What you should do: Please copy each line below that contains the string "Sunset".

-------- Material shown

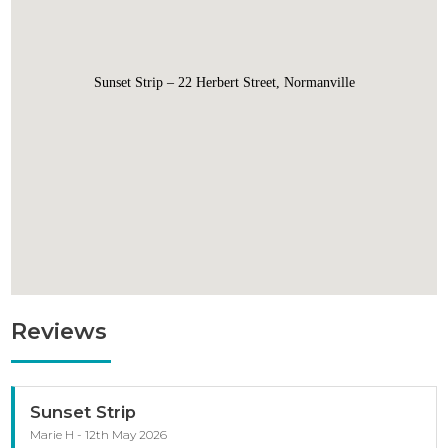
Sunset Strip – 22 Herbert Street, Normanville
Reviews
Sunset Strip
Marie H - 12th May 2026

----------------
-------- Material shown

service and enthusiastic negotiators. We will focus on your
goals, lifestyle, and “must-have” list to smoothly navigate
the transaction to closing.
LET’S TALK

----------------

Reply to the task:
Sunset Strip – 22 Herbert Street, Normanville
Sunset Strip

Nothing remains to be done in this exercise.